Right to restrict processing. You can ask us to suspend the processing of your personal information:
- if you want us to establish the information’s accuracy;
- where our use of the information proves to be unlawful but you do not want us to erase it;
- where you need us to hold the information even if we no longer require it as you need it to establish, exercise or defend legal claims;
- if you have objected to our use of your information but we need to verify whether we have overriding legitimate grounds to use it.
Right to object. You can object to our processing of your personal information where we are relying on a legitimate interest (or those of a third party) and you believe it impacts your fundamental rights and freedoms. You also have the right to object where we are processing your personal information for direct marketing purposes.
Right to data portability. You have the right, in certain circumstances, to ask us to provide to you, or a third party you have chosen, your personal information in a structured, commonly used, machine-readable format.
Right to withdraw consent at any time.

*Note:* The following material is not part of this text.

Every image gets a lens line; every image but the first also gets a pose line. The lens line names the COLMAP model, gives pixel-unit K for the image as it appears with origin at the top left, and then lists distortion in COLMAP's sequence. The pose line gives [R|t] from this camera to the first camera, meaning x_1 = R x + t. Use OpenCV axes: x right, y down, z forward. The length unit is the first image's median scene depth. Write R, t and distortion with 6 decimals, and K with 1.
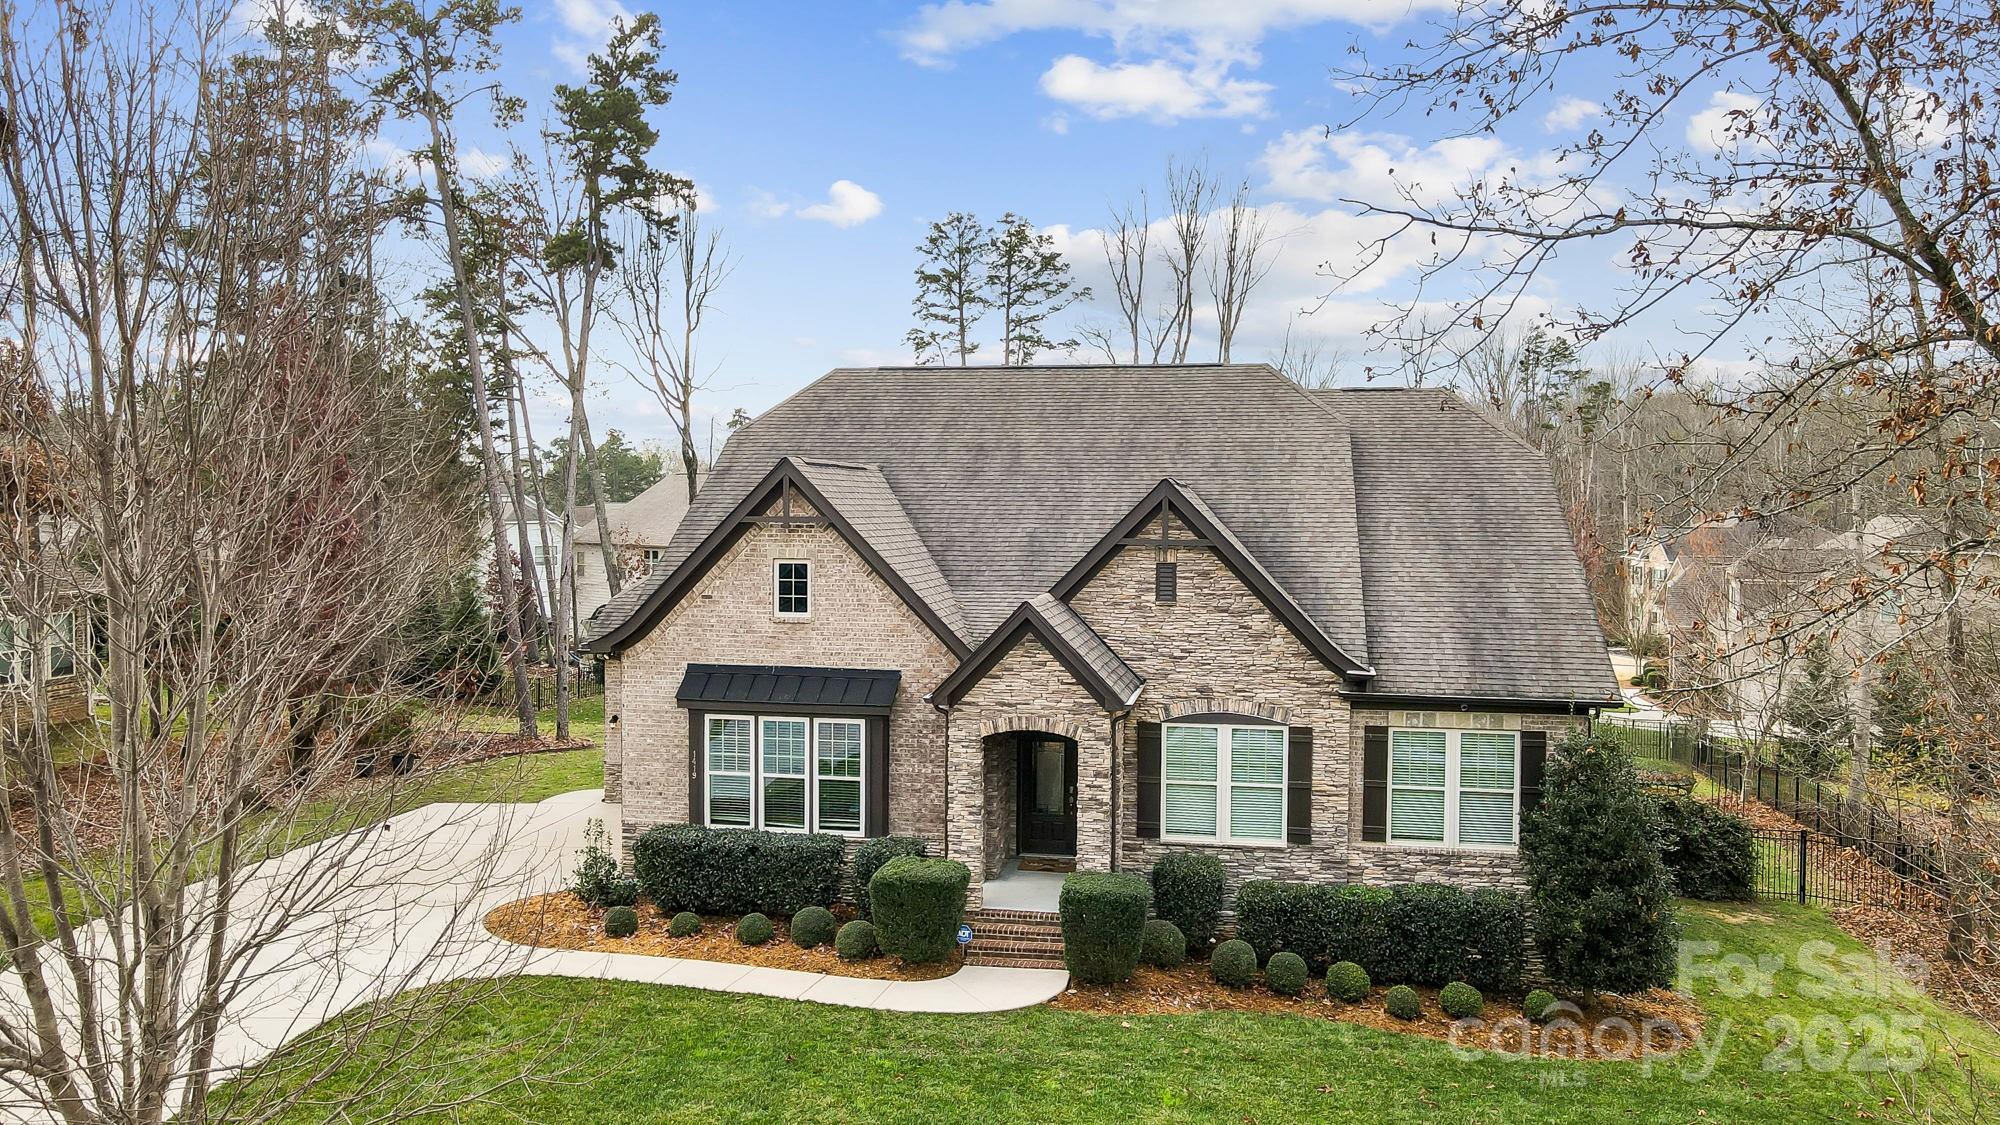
lens RADIAL K [[1475.0, 0, 1000.3], [0, 1475.0, 563.6], [0, 0, 1]] dist [-0.006476, 0.001765]
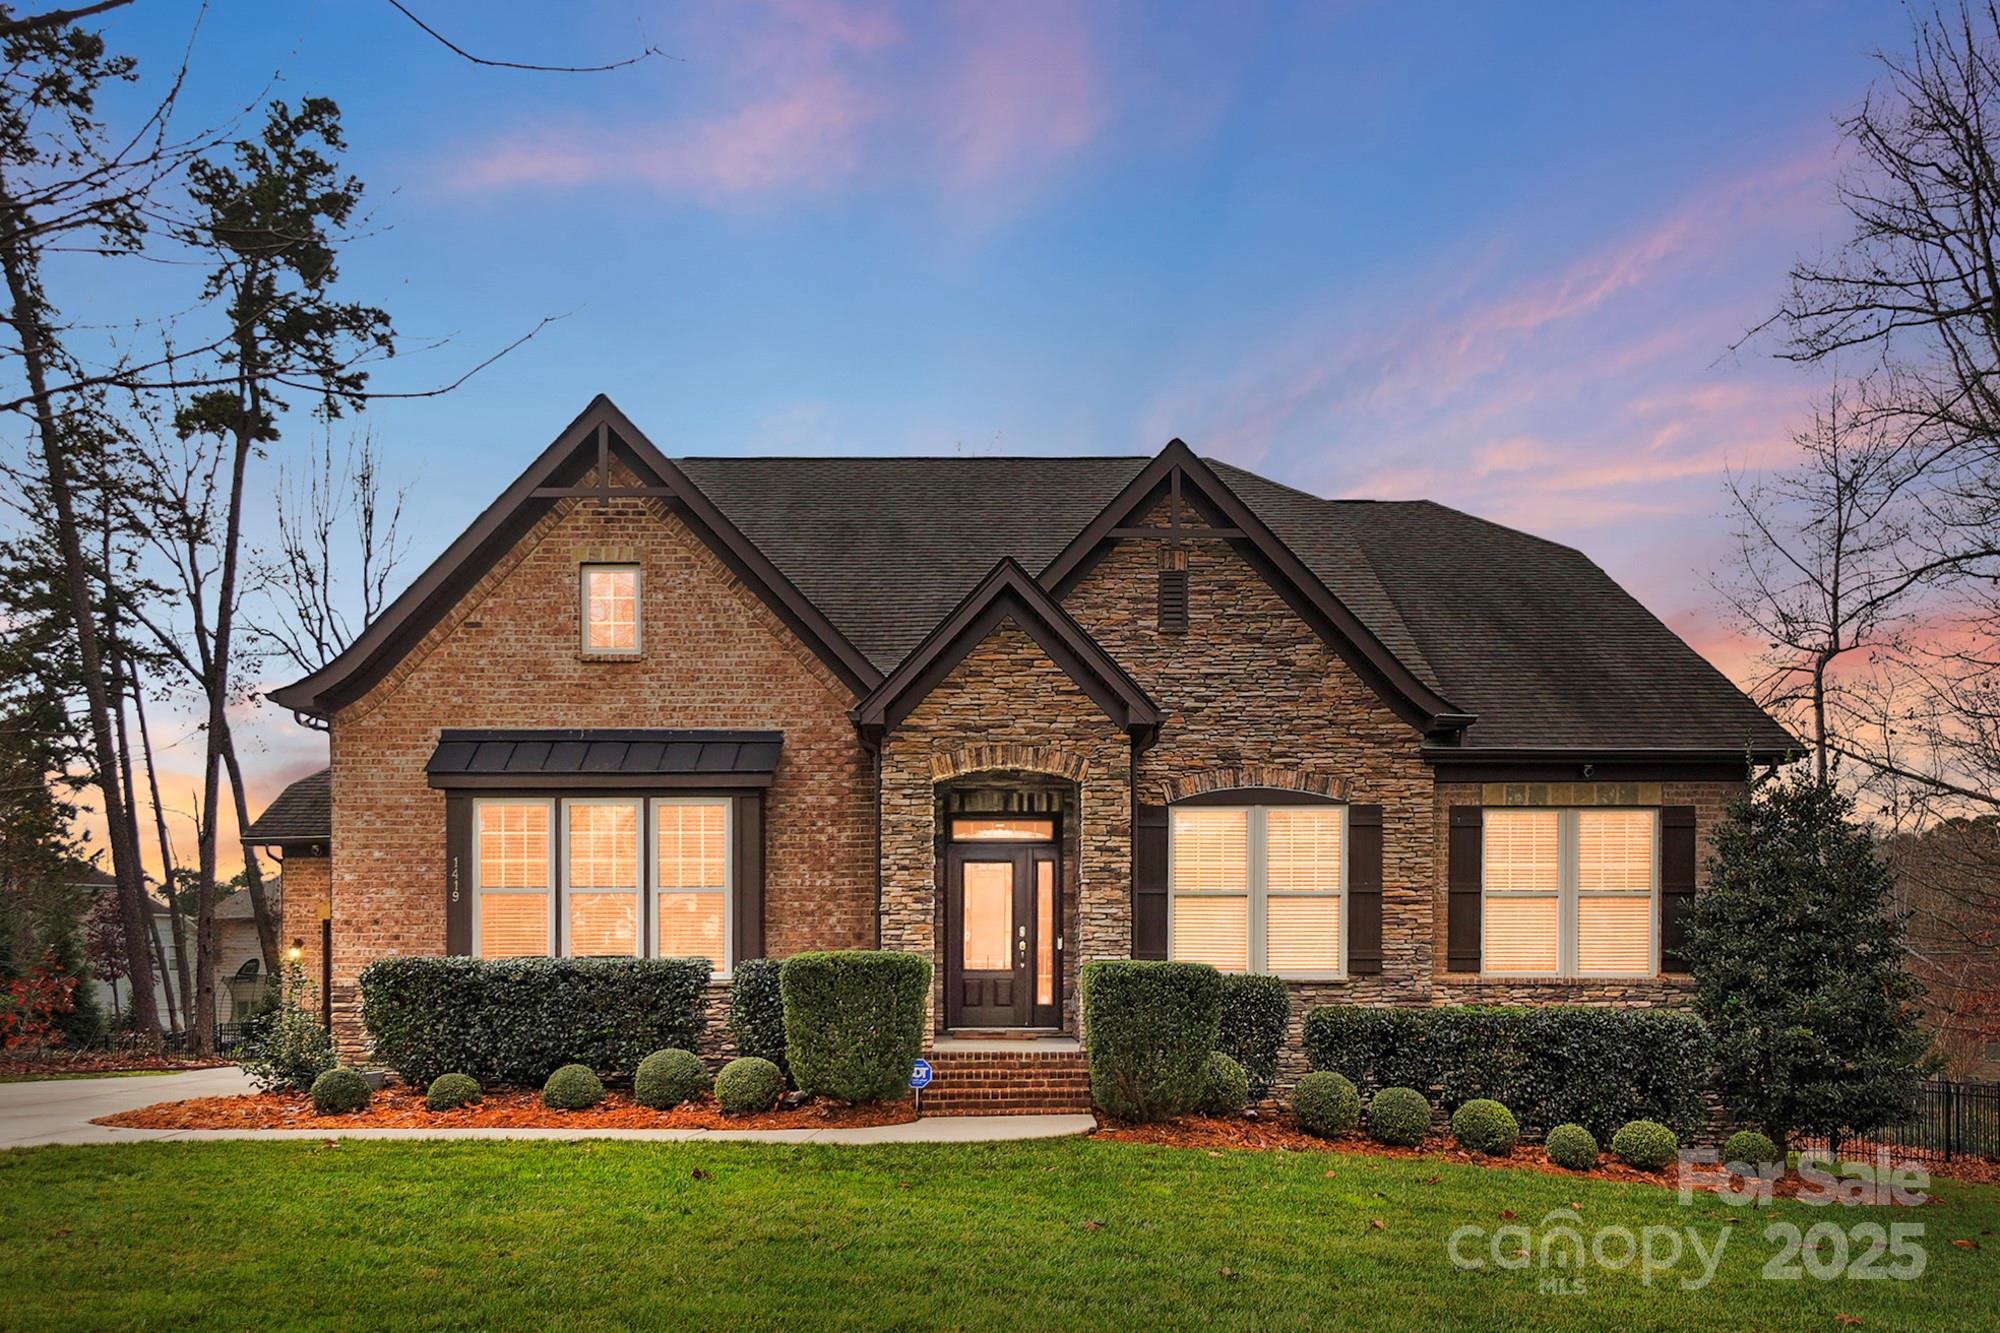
lens RADIAL K [[1651.2, 0, 1022.0], [0, 1651.2, 931.6], [0, 0, 1]] dist [0.032578, -0.016413]
pose [[0.983940, -0.009598, 0.178244, -0.097098], [0.016394, 0.999192, -0.036695, 0.196090], [-0.177747, 0.039028, 0.983302, 0.257636]]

Where we are relying on consent to process your personal information, you have the right to withdraw your consent at any time. However, this will not affect the lawfulness of any processing carried out before you withdraw your consent.

Exercising those rights. Some of these rights may be limited where we have an overriding interest or legal obligation to continue to process the personal information or where certain exemptions apply. If we decline your request, we will tell you why, subject to legal restrictions.

To exercise any of these rights, please contact us. We may request specific information from you to help us confirm your identity and process your request.

Your right to lodge a complaint with your supervisory authority. If you are not satisfied with our response to a request you make, or how we process your personal information, you can make a complaint to the data protection regulator in your habitual place of residence.

For users in the EEA: The contact information for the data protection regulator is below.

Adam Brogden
contact@gdprlocal.com
Tel +353 01 554 9700
Instant EU GDPR Representative Ltd.
Office 2
12A Lower Main Street, Lucan Co.
Dublin K78 X5P8
Ireland

For users in the UK: The contact information for the UK data protection regulator is below:

Adam Brogden
contact@gdprlocal.com
Tel +44 1772 217800
1st Floor Front Suite
27-29 North Street, Brighton
England

International data transfers. We may transfer your personal information to a country outside of Europe that is not recognized as providing an adequate level of protection for personal information by the relevant government body. In these cases, we take appropriate safeguards to ensure your personal information remains protected in accordance with this Privacy Policy and applicable laws by entering into appropriate data transfer mechanism permitted under Article 46 of the GDPR / UK GDPR (as applicable), such as the European Commission’s Standard Contractual Clauses or the UK International Data Transfer Addendum (as applicable). A copy of our data transfer mechanism can be provided on request.